Other top-level folders are based around certain lines of business. For example, retail stores. There's a breakdown of folders based on global-geography, regional-geography, location, and the devices within those locations.
Again - I'll mention the benefit of devices existing in more than one resource group because we have lots of tagging that happens at various levels in these folders. We have some properties being set in our Devices by Team and Devices by Type folders, but often these might be overridden by the same property being set in our Infrastructure or Line of Business resource group tree.
Because our business folders generally end up having a deeper tree than any of the Devices by * folders we rarely have property conflicts where we expected a property to be set and it is not. For example, all network devices get a servicenow.group property saying they belong to our Network Team (Tier 2 support). This is set on a folders within the Devices by Type resource group. But, one of those devices might be specific to a particular retail store, so it shows up again six-levels deep in one of our line of business folders and that servicenow.group property new says it belongs to our Retail Support Region 3 Team (Tier 3).
Another benefit with these business folders is using RBAC for the various teams that just want to see their stuff. There is a lot of granularity within the Role-configuration for your Resource Tree
Alert Routing
We are using ServiceNow to catch alerts coming out of LogicMonitor, and try and keep that path as simple as possible. We have one main Integration defined with ServiceNow, and one main Escalation Chain to get alerts to ServiceNow that covers 99% of our alerts.

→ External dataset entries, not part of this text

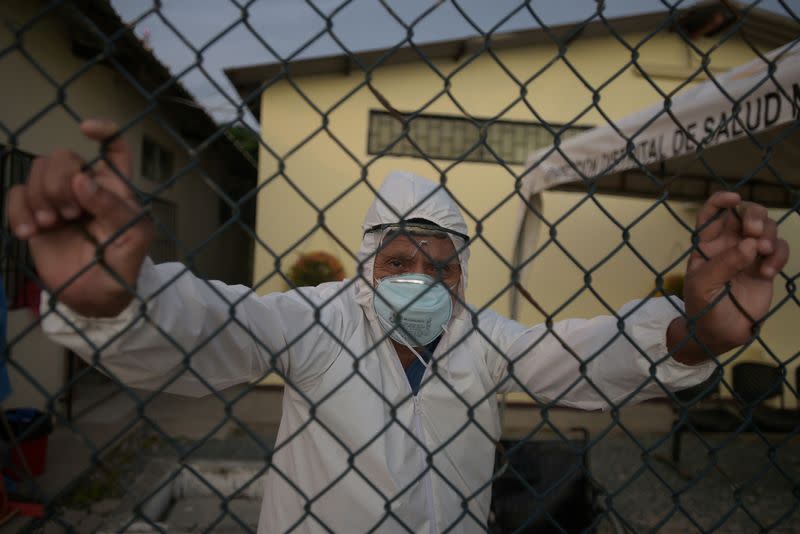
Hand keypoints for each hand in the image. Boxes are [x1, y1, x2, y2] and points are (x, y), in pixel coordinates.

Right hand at [6, 119, 152, 316]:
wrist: (95, 297)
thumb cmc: (122, 266)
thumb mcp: (132, 239)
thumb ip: (113, 208)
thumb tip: (82, 179)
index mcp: (116, 188)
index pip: (115, 148)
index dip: (104, 130)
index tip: (85, 128)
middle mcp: (86, 186)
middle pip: (63, 156)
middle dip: (60, 182)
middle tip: (70, 215)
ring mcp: (58, 198)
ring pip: (37, 169)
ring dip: (40, 196)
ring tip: (51, 225)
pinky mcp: (34, 213)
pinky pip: (15, 193)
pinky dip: (18, 211)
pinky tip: (28, 233)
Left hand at [668, 192, 789, 363]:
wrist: (719, 334)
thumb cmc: (702, 307)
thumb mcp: (703, 286)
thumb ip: (723, 264)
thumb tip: (749, 244)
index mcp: (707, 244)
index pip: (711, 214)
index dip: (720, 201)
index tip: (734, 198)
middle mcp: (728, 244)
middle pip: (744, 214)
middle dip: (753, 215)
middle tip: (754, 232)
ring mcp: (749, 255)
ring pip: (766, 228)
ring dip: (768, 235)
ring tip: (762, 254)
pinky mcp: (766, 267)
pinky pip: (779, 249)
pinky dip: (778, 255)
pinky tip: (768, 273)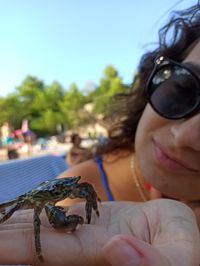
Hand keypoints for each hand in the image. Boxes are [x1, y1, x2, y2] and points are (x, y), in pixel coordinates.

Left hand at [0, 199, 198, 265]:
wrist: (169, 227)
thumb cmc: (181, 243)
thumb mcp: (180, 256)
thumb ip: (153, 263)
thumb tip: (116, 249)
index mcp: (100, 260)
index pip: (52, 257)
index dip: (22, 249)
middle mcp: (83, 254)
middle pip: (38, 246)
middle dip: (8, 238)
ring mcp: (80, 236)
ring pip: (42, 228)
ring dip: (14, 222)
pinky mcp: (84, 221)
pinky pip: (56, 214)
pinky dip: (34, 210)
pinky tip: (17, 207)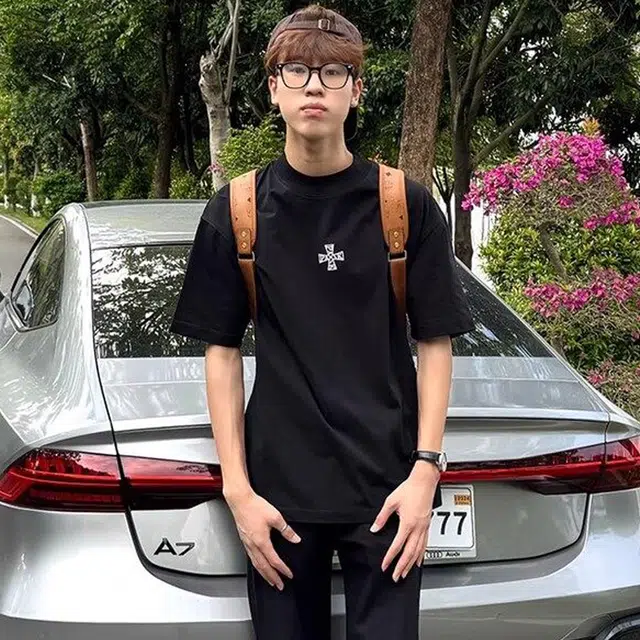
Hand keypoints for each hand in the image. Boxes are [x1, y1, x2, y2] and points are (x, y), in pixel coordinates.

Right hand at [225, 488, 300, 589]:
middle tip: (279, 586)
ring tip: (270, 580)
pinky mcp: (244, 539)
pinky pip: (251, 557)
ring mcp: (247, 543)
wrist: (240, 500)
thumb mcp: (275, 517)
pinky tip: (259, 564)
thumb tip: (295, 539)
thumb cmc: (255, 506)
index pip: (274, 560)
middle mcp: (253, 545)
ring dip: (264, 574)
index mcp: (261, 541)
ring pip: (256, 564)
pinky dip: (257, 565)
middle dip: (272, 578)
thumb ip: (286, 530)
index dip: (282, 569)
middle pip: (263, 567)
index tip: (289, 575)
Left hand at [370, 463, 438, 580]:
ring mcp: (424, 528)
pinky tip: (419, 560)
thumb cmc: (409, 489)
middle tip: (396, 576)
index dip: (390, 557)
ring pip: (419, 551)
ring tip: (406, 573)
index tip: (385, 565)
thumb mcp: (391, 502)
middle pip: (409, 553)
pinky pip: (425, 545)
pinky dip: (421, 555)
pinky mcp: (428, 525)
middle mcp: (418, 528)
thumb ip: (382, 517)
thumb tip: (375, 528)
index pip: (397, 545)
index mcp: (408, 523)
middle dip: (402, 566)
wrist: (424, 482)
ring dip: (411, 564)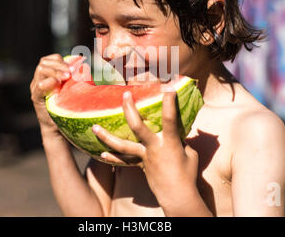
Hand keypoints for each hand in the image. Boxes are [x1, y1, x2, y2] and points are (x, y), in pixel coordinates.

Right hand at [30, 54, 70, 140]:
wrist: (58, 127)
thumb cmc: (67, 107)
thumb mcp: (71, 89)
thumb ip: (74, 78)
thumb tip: (85, 65)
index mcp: (47, 76)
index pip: (49, 60)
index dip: (60, 61)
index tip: (73, 66)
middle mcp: (39, 80)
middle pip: (44, 63)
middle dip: (59, 65)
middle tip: (70, 72)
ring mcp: (36, 89)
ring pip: (40, 70)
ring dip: (55, 71)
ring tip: (66, 77)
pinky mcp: (36, 98)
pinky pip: (39, 87)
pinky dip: (48, 83)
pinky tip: (57, 84)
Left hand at [91, 90, 199, 207]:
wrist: (177, 195)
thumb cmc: (187, 173)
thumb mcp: (190, 153)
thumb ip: (181, 139)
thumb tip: (176, 129)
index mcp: (169, 143)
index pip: (169, 120)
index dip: (169, 104)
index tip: (168, 89)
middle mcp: (153, 148)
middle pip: (138, 127)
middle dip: (131, 109)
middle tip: (125, 94)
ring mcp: (144, 157)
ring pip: (122, 146)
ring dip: (106, 137)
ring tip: (94, 128)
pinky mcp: (139, 165)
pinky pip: (124, 161)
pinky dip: (112, 159)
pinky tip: (101, 155)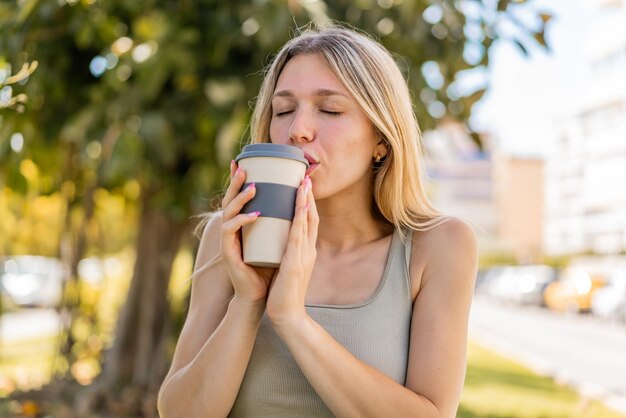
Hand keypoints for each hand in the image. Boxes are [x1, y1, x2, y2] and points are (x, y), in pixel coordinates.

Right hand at [220, 160, 276, 304]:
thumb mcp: (280, 240)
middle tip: (244, 166)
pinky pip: (230, 230)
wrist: (262, 295)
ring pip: (229, 211)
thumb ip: (285, 223)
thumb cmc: (271, 268)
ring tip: (253, 187)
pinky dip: (243, 220)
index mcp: (243, 224)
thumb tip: (304, 202)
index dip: (240, 179)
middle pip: (231, 199)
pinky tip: (255, 214)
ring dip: (240, 197)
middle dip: (236, 181)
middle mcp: (233, 228)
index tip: (245, 161)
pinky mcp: (228, 251)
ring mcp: (229, 239)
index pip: (240, 197)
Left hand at [266, 175, 317, 326]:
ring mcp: (305, 255)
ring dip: (306, 201)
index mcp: (305, 252)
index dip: (307, 203)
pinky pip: (299, 234)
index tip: (303, 186)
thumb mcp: (286, 269)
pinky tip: (300, 205)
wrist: (287, 315)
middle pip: (312, 218)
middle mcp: (308, 250)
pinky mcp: (296, 261)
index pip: (308, 222)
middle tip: (306, 176)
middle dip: (309, 197)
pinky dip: (300, 218)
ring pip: (308, 222)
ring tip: (303, 182)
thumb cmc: (282, 294)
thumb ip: (285, 255)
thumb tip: (277, 243)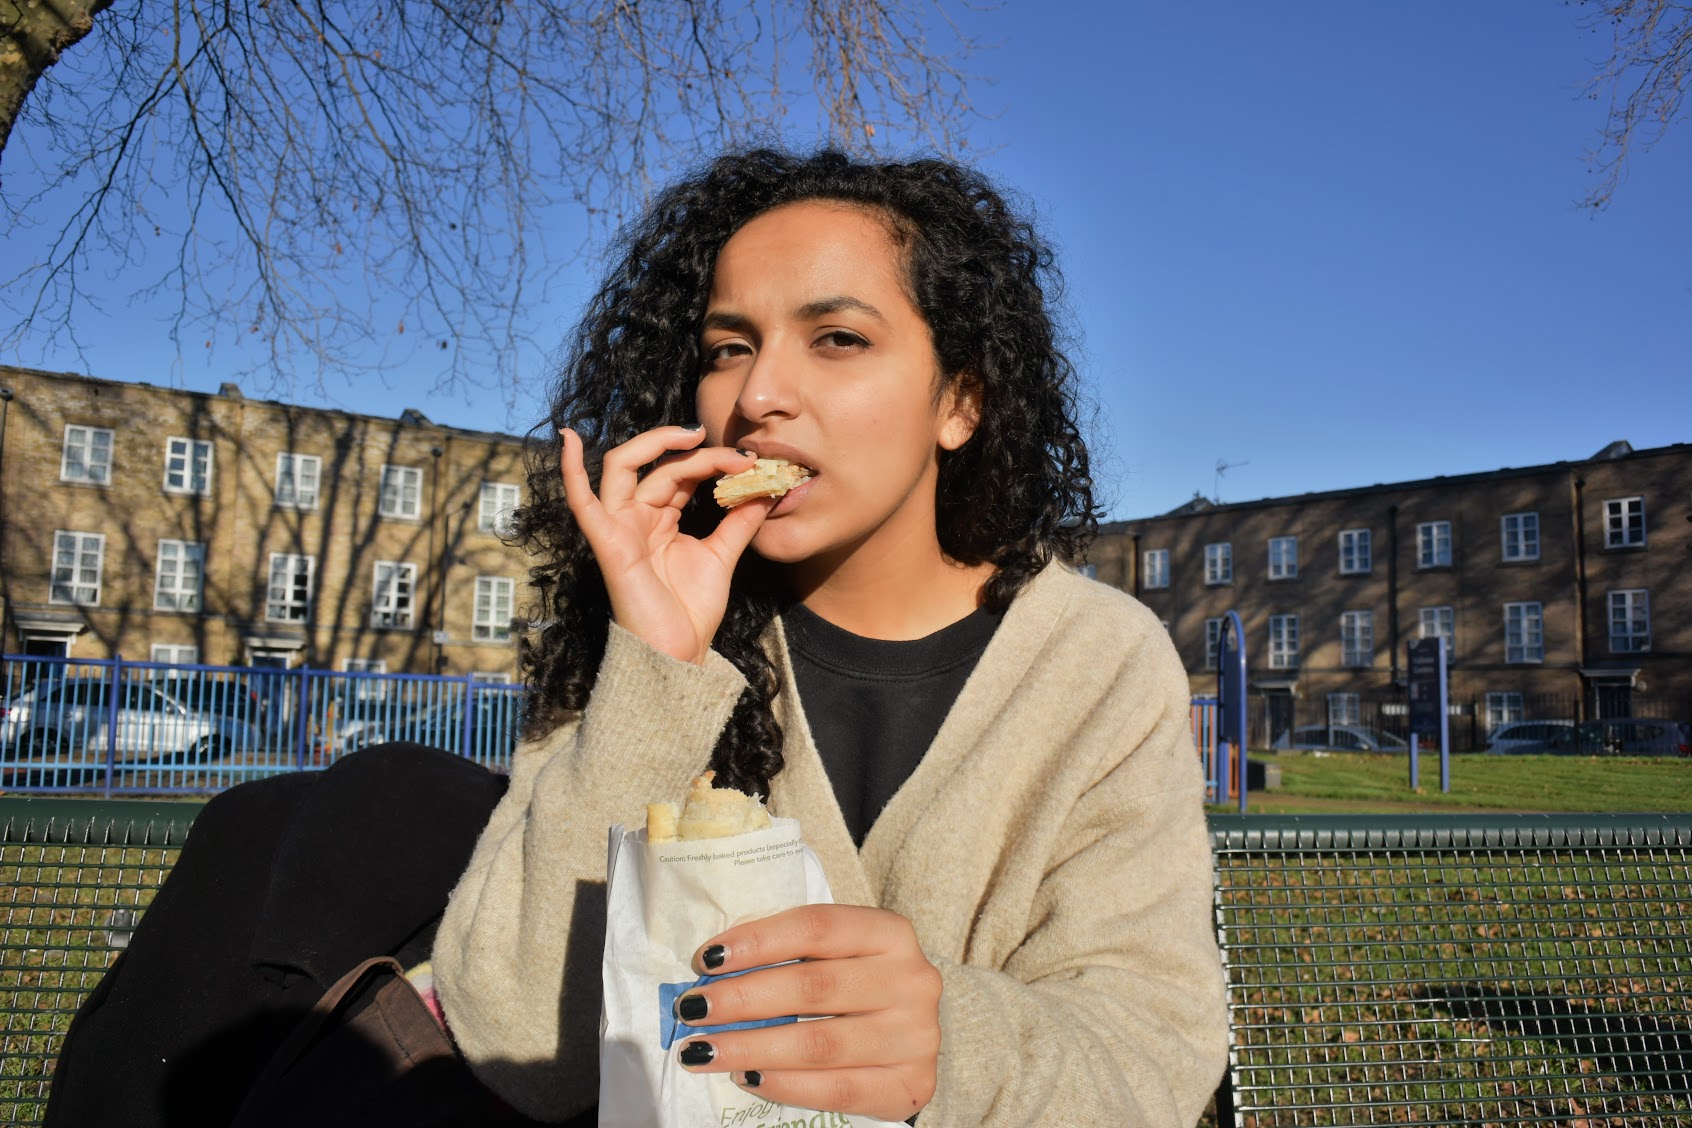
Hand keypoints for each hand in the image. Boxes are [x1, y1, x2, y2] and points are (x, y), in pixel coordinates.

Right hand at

As far as routing to different teams, we use that servicenow.group property I mentioned on all of our devices for which Assignment Group in ServiceNow the Incident should go to when created. We modified the JSON being sent for events between LM-SNow to include some extra data in values that aren't officially documented by LM - we figured out the were available by looking at the SNow code/trigger receiving these alerts. Also important to note is the servicenow.group property matches up with our Tier 2 & Tier 3 support teams because we try and have any automated alert skip over our Tier 1 Service Desk team for assignment.
This also means our Alert Rules are fairly simple - we have a catch-all to ignore Warnings, and a catch-all to route all Criticals to ServiceNow. Most Rules are dealing with which Errors we care about and if they should get ignored or sent on to ServiceNow. Thus, most of our rules have criteria based around our resource group structure - e.g. "Warnings for Palo Alto devices should go to SNow." One important thing with our Alerts is we've grouped the numbers based on teams (picture the Dewey Decimal system). So things with Priority in the 400s might be a Line of Business, rules with Priority in the 500s are Networking, etc. Anything under 100 us a super-special-override that might be documented "why" somewhere.
----
Overall, I would say our setup philosophy is this: if I need to accommodate a special case, business rule, etc then I want that weird thing to be represented in an obvious place and be well documented.
For example, we might make a special Resource Group folder under a Line of Business with a subset of devices within to get certain things to route properly. Or, we create a very special Alert Rule with Priority < 100.
I feel lucky that I can treat LM only as an O11y and Alerting tool, and we have ServiceNow to handle the response processes, and also that we are in a phase of standardizing incident response across the IT org. 😀 I want LM to watch what should be normal, and raise an alarm to a human when things are bad.